### GIVEN TEXT

I am trying to use edgeR for differential Pol2 pausing analysis but I am unsure if I'm on the right track.
"Pol2 pausing index" is the ratio of Pol2 ChIP in a gene's promoter vs downstream. I'd like to identify how this changes between control and treatment. I'm unable to find a published method that accounts for replicates or input or gives an indication of statistical significance, so I'm trying to come up with one.
The experimental design and sample table is as follows:
- Two treatments
- Two regions; "tss" indicates the counts for that column are from TSS+300bp downstream and "body" indicates 300bp-2000bp downstream
- Pol2 ChIP and its matched input
- Two replicates
- Additional columns "bam" and "material" attempt to show the nesting
- bam: for a particular BAM file, there are two sets of read counts -- those falling in TSS and those falling into the gene body
- material: for a particular biological starting material, we get two bams, one for input and one for pol2 IP
Here is the sample table:
sampleID treatment region antibody experiment bam material group 1 control tss input 1 1 1 control.tss.input 2 control tss pol2 1 2 1 control.tss.pol2 3 control body input 1 1 1 control.body.input 4 control body pol2 1 2 1 control.body.pol2 5 treatment tss input 1 3 2 treatment.tss.input 6 treatment tss pol2 1 4 2 treatment.tss.pol2 7 treatment body input 1 3 2 treatment.body.input 8 treatment body pol2 1 4 2 treatment.body.pol2 9 control tss input 2 5 3 control.tss.input 10 control tss pol2 2 6 3 control.tss.pol2 11 control body input 2 5 3 control.body.input 12 control body pol2 2 6 3 control.body.pol2 13 treatment tss input 2 7 4 treatment.tss.input 14 treatment tss pol2 2 8 4 treatment.tss.pol2 15 treatment body input 2 7 4 treatment.body.input 16 treatment body pol2 2 8 4 treatment.body.pol2
The counts matrix has a row for each gene. So Sample 1 and Sample 3 columns in the counts matrix are counts from the same BAM file, just different parts of each gene.

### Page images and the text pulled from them
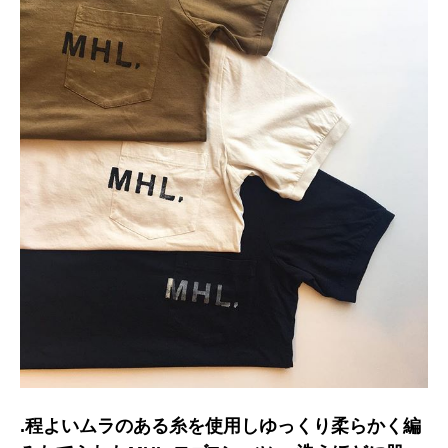
.程よいムラのある糸を使用しゆっくり柔らかく編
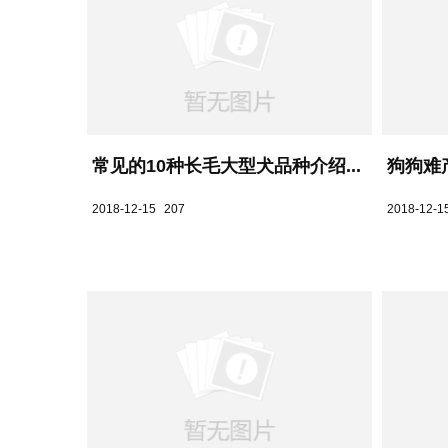
常见的10种长毛大型犬品种介绍...
狗狗难
2018-12-15
207
2018-12-1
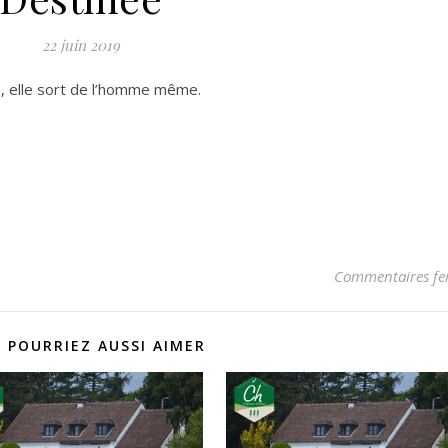
22 juin 2019
, elle sort de l’homme même.
Commentaires fe
 POURRIEZ AUSSI AIMER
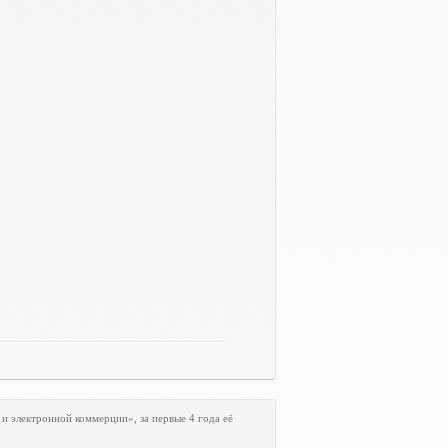
и электронной коммерции», за первые 4 года её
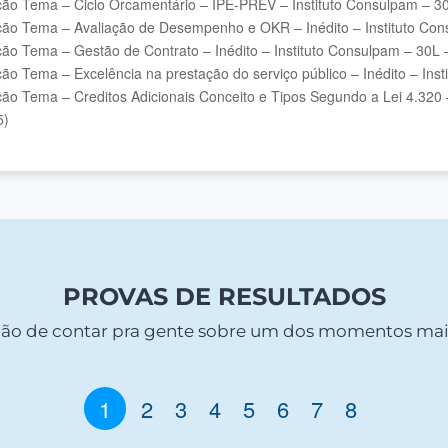
ão Tema – Ciclo Orcamentário – IPE-PREV – Instituto Consulpam – 30
ão Tema – Avaliação de Desempenho e OKR – Inédito – Instituto Con
ão Tema – Gestão de Contrato – Inédito – Instituto Consulpam – 30L 
ão Tema – Excelência na prestação do serviço público – Inédito – Ins
ão Tema – Creditos Adicionais Conceito e Tipos Segundo a Lei 4.320 
5)
PROVAS DE RESULTADOS
ção de contar pra gente sobre um dos momentos mais
1
2
3
4
5
6
7
8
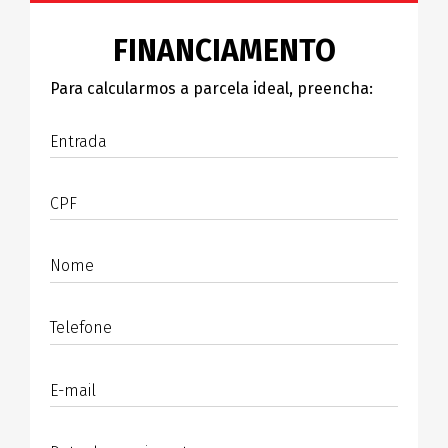
FINANCIAMENTO
Para calcularmos a parcela ideal, preencha:
Entrada
CPF
Nome
Telefone
E-mail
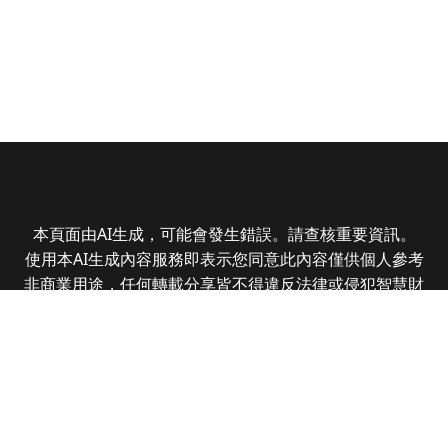
本頁面由AI生成，可能會發生錯誤。請查核重要資訊。
使用本AI生成內容服務即表示您同意此內容僅供個人參考
非商業用途，任何轉載分享皆不得違反法律或侵犯智慧財
產權，且您了解輸出內容可能不準確，所有爭議全曜財經
資訊股份有限公司保有最終解釋權
Copyright © 2025 CMoney Corporation. All rights
reserved.
|
隱私權政策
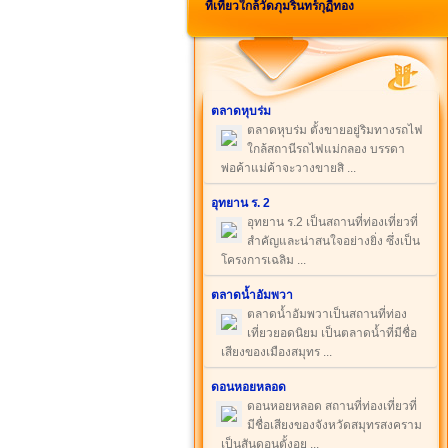
ที่เที่ยวใกล้วัดภุมรินทร์กุฏีทอง
ตลาดหุบร่ม
ตลาดหุบร่ม ตั้งขายอยู่ริมทางรถไฟ
ใกล้สถานีรถไฟแม่กลอง บรรดา
พ่อค้าแม่ค้าจะวางขายสิ ...
อุทยาน ร. 2
อุทยาน ร.2 เป็นสถานที่ท่องเที่ยวที่
สำคัญและน่าสนใจอย่างยิ่ง ซึ่งเป็น
โครงการเฉลิม ...
ตลาดน้ำอัมพวา
ตลาดน้ำอัมพวาเป็นสถานที่ท่อง
เที่ยวยอดนิยม เป็นตลาดน้ำที่มีชื่อ
เสียงของเมืองสมุทร ...
ดอนหอยหลอด
ดอนหอยหลอด สถานที่ท่องเที่ยวที่
มีชื่อเสียงของจังหวัดสมุทรสงคราม
เป็นสันดอนตั้งอย ...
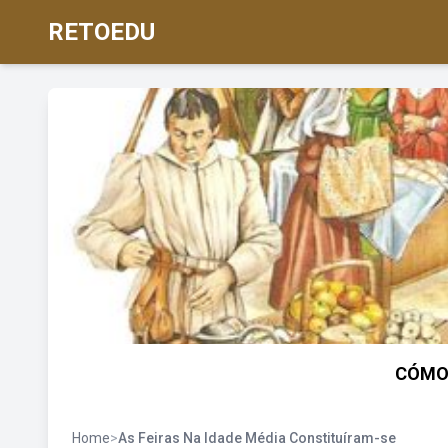
RETOEDU
CÓMO 
Home
>
As Feiras Na Idade Média Constituíram-se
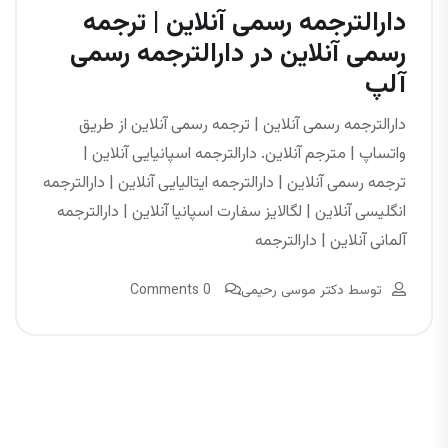
دارالترجمه رسمی آنلاین | ترجمه
رسمی آنلاین در دارالترجمه رسمی
آلپ
دارالترجمه رسمی آنلاین | ترجمه رسمی آنلاین از طریق
واتساپ | مترجم آنلاین. دارالترجمه اسپانیایی آنلاین |
ترجمه رسمی آنلاین | دارالترجمه ایتالیایی آنلاین | دارالترجمه
انگلیسی آنلاین | لگالایز سفارت اسپانیا آنلاین | دارالترجمه
آلمانی آنلاین | دارالترجمه
توسط
دکتر موسی رحیمی
0 Comments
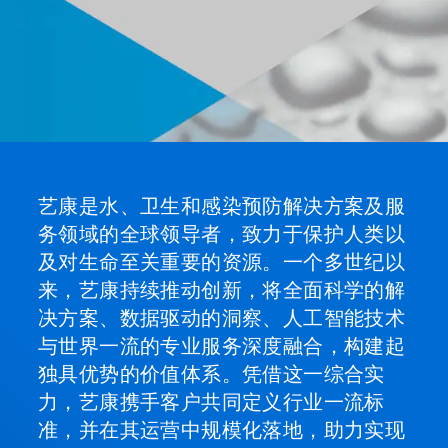
艺康是水、卫生和感染预防解决方案及服
务领域的全球领导者，致力于保护人类以
及对生命至关重要的资源。一个多世纪以
来，艺康持续推动创新，将全面科学的解
决方案、数据驱动的洞察、人工智能技术
与世界一流的专业服务深度融合，构建起
独具优势的价值体系。凭借这一综合实
力，艺康携手客户共同定义行业一流标
准，并在其运营中规模化落地，助力实现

### PARTS OF THE EXERCISE
A) Repeat the stretch of the Pol2 pausing post from "I am trying" through "up with one.".
B) Write the next part of the post about using edgeR for Pol2 pausing analysis, picking up right after its last sentence.
This material has no part in the work asked here.

### RESPONSES BY ITEM NUMBER
A)
I am trying to use edgeR for differential Pol2 pausing analysis but I am unsure if I'm on the right track.
"Pol2 pausing index" is the ratio of Pol2 ChIP in a gene's promoter vs downstream. I'd like to identify how this changes between control and treatment. I'm unable to find a published method that accounts for replicates or input or gives an indication of statistical significance, so I'm trying to come up with one.

B)
A first attempt:
y <- DGEList(counts=counts.matrix, group=sampletable$group) y <- calcNormFactors(y) design <- model.matrix(~0+sampletable$group, data=y$samples) y <- estimateDisp(y, design) fit <- glmFit(y, design) my.contrasts <- makeContrasts( full=( (treatment.tss.pol2 - treatment.tss.input) - (treatment.body.pol2 - treatment.body.input) ) - ( (control.tss.pol2 - control.tss.input) - (control.body.pol2 - control.body.input) ), levels=design ) tt.full <- topTags(glmLRT(fit, contrast=my.contrasts[,'full']))
To evaluate this, I visually identified in the genome browser some genes that appear to be changing their pausing index and find where they fall in the top tags. The results from the contrast do not match what I'm seeing in the browser. Some possible reasons:
- nesting is not properly accounted for
- "samples" are not independent (e.g., control.tss.input and control.body.input come from the same BAM file), causing normalization to be incorrect
- systematic difference in window sizes (TSS is 300bp; body is 1700bp) possibly skewing normalization
- input introduces noise/artifacts that are not worth the benefit of controlling for open chromatin
- genome browser normalization (scaled by million mapped reads) not consistent with edgeR normalization
Some things I'm considering:
- I ran across edgeR::calcNormOffsetsforChIP. Sounds potentially useful, but I'm not sure how to correctly use it in this context
- Manually enter normalization factors to reflect library size and region size and bypass TMM
- Use csaw? No overlapping windows here so I'm not sure what changes from the vignette would be necessary
- Ignore input altogether, as suggested in e.g. the csaw docs
Any corrections, suggestions, or nudges in the right direction would be much appreciated. Thanks!